Remove all whitespace EXCEPT what is contained in the capture group

Question

Regex Dialect: JavaScript

I have the following capture group (('|").*?[^\\\2]\2) that selects a quoted string excluding escaped quotes.

Matches these for example...

"Felix's pet"
'Felix\'s pet'

However I would now like to remove all whitespace from a string except anything matching this pattern. Is there perhaps a way to back reference the capture group \1 and then exclude it from the matches?

I have attempted to do so with my limited RegEx knowledge, but so far it I can only select the space immediately preceding or following the pattern.

I have saved my test script on regexr for convenience if you would like to play around with my example.

Intended results:

key : string becomes key:string

dragon : "Felix's pet" becomes dragon:"Felix's pet"

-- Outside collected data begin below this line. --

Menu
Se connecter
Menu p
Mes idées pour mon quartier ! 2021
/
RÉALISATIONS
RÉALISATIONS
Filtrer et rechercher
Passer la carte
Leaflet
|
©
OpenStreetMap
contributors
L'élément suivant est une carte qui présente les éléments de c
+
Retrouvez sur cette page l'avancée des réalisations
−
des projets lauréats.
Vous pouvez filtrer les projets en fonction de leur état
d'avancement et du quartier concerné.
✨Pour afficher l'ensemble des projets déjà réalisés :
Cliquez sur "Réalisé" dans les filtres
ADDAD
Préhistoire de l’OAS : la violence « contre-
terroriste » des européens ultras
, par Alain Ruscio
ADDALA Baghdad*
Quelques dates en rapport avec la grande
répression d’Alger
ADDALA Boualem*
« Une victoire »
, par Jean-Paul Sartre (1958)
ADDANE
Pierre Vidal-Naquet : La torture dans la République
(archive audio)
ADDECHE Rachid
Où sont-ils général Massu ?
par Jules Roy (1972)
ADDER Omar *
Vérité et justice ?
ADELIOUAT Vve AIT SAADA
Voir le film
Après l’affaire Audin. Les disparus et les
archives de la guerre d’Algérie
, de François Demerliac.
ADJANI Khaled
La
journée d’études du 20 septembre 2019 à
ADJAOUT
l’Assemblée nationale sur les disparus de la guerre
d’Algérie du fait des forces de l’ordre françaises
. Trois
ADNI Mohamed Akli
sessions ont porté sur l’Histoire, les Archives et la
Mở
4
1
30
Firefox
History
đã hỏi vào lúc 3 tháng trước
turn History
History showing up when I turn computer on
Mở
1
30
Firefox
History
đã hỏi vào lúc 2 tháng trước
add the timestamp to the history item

"Hello World" something here "Another String"

becomes

"Hello World"somethinghere"Another String"

etc...

Answer 1

In Javascript, you can use String.replace with function as parameter. So you define matching groups and then you can replace each of them separately.

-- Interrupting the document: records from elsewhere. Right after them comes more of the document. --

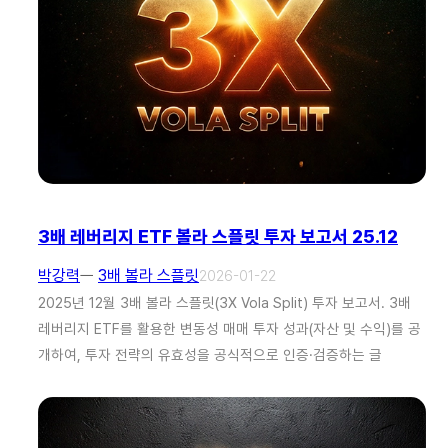
3배 레버리지 ETF 볼라 스플릿 투자 보고서 25.12
박강력
ㅡ
3배 볼라 스플릿
2026-01-22
2025년 12월 3배 볼라 스플릿(3X Vola Split) 투자 보고서. 3배
레버리지 ETF를 활용한 변동성 매매 투자 성과(자산 및 수익)를 공
개하여, 투자 전략의 유효성을 공식적으로 인증·검증하는 글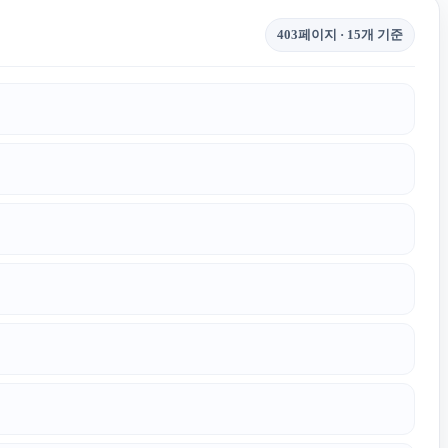
403페이지 · 15개 기준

You want match all white spaces

\s+

and you need match all inside quotes

(('|")(?:[^\\]\\\2|.)*?\2)

so you combine it together

var pattern = /\s+|(('|")(?:[^\\]\\\2|.)*?\2)/g

and you write replace statement with anonymous function as parameter:

var filteredString = notFilteredString.replace(pattern,
        function(match, group1) { return group1 || "" })

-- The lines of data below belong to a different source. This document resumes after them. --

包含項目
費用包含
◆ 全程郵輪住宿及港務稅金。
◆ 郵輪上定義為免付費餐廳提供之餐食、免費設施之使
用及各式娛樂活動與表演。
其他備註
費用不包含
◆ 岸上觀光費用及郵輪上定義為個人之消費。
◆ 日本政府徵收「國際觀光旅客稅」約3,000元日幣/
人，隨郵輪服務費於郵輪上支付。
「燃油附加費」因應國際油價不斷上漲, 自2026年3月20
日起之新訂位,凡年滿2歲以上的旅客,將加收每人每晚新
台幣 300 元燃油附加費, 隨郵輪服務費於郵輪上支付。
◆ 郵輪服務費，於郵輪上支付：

With each match the function is called to give replace string. The regexp match either white space or content of quote. The content of quote is wrapped as group1 and the anonymous function returns group1 if group1 is matched or nothing "" for white spaces or any other match.

Answer 2

This is extremely hard to do with regular expressions. The following works:

result = subject.replace(/ (?=(?:(?:\\.|"(?:\\.|[^"\\])*"|[^\\'"])*'(?:\\.|"(?:\\.|[^"'\\])*"|[^\\'])*')*(?:\\.|"(?:\\.|[^"\\])*"|[^\\'])*$)(?=(?:(?:\\.|'(?:\\.|[^'\\])*'|[^\\'"])*"(?:\\.|'(?:\\.|[^'"\\])*'|[^\\"])*")*(?:\\.|'(?:\\.|[^'\\])*'|[^\\"])*$)/g, "");

I've built this answer from one of my earlier answers to a similar, but not identical question; therefore I'll refer you to it for an explanation.

You can test it live on regex101.com.